--- START ---

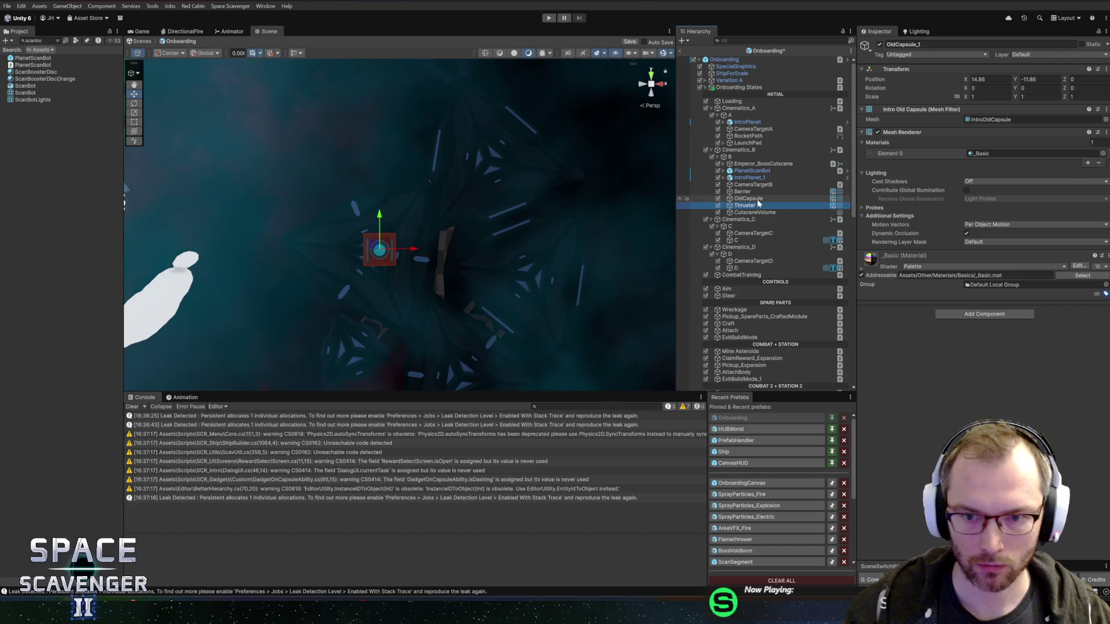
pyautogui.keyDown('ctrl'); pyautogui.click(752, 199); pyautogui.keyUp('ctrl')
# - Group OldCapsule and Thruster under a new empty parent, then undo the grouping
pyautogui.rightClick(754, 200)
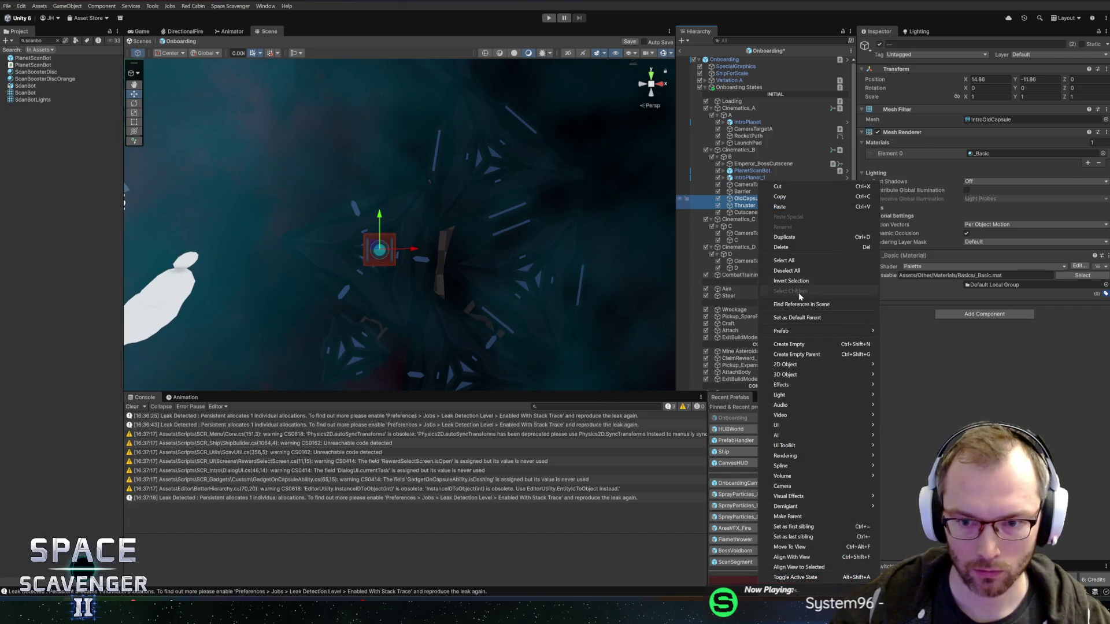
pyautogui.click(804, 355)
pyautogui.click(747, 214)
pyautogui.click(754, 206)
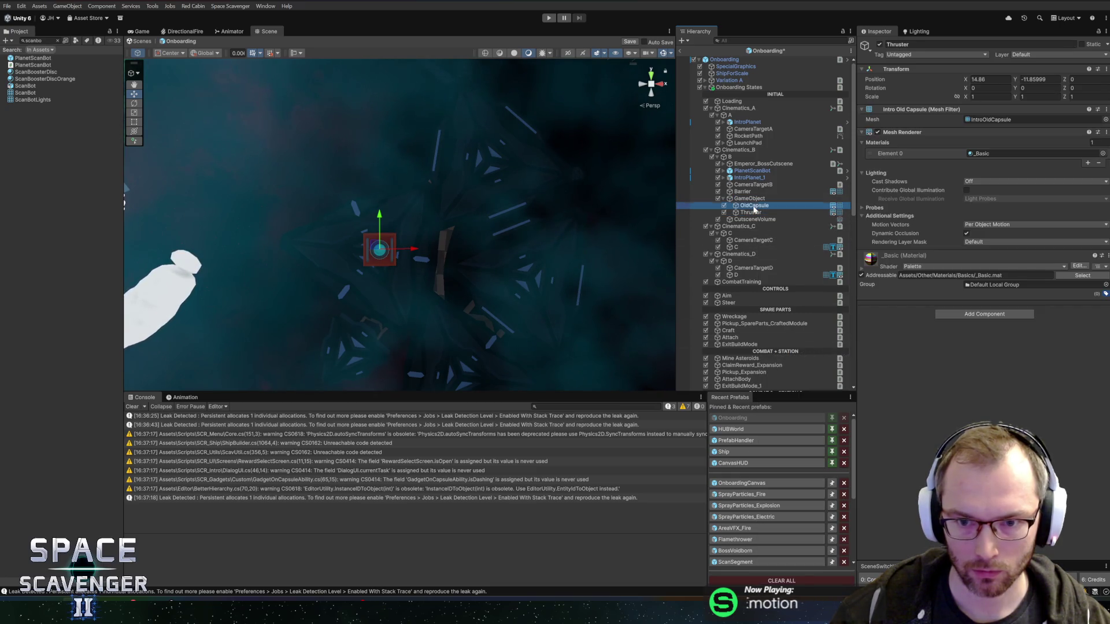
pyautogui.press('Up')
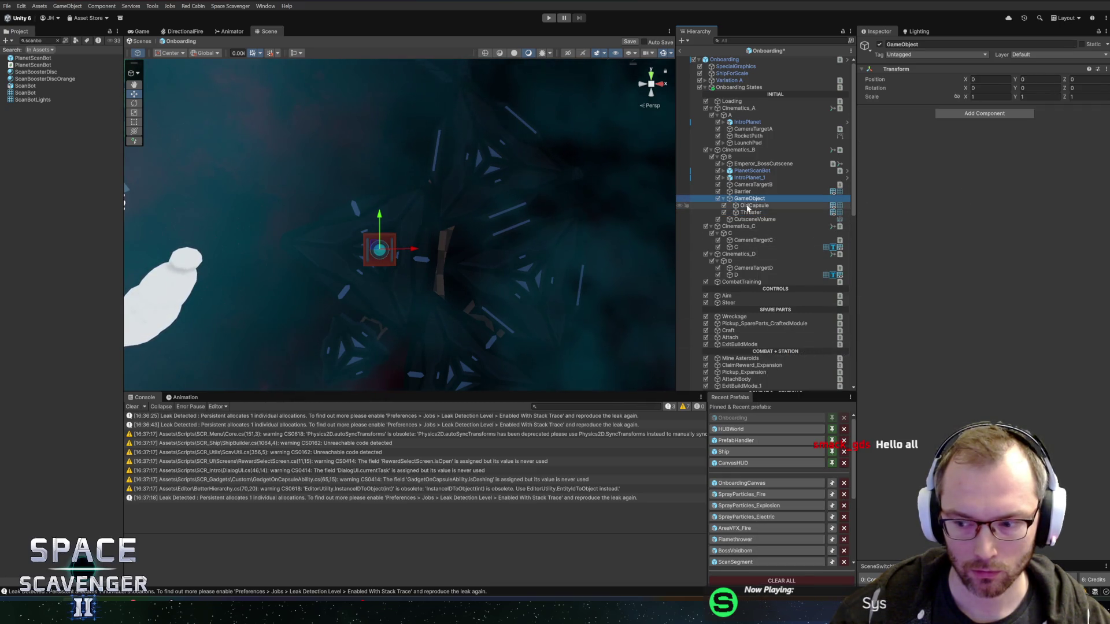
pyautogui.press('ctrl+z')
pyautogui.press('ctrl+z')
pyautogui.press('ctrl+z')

--- END ---

Beginning with the line that holds "# - Group OldCapsule", output each line to the end of the material above, exactly, omitting the pictures.

# - Group OldCapsule and Thruster under a new empty parent, then undo the grouping
pyautogui.rightClick(754, 200)
pyautogui.click(804, 355)
pyautogui.click(747, 214)
pyautogui.click(754, 206)
pyautogui.press('Up')
pyautogui.press('ctrl+z')
pyautogui.press('ctrl+z')
pyautogui.press('ctrl+z')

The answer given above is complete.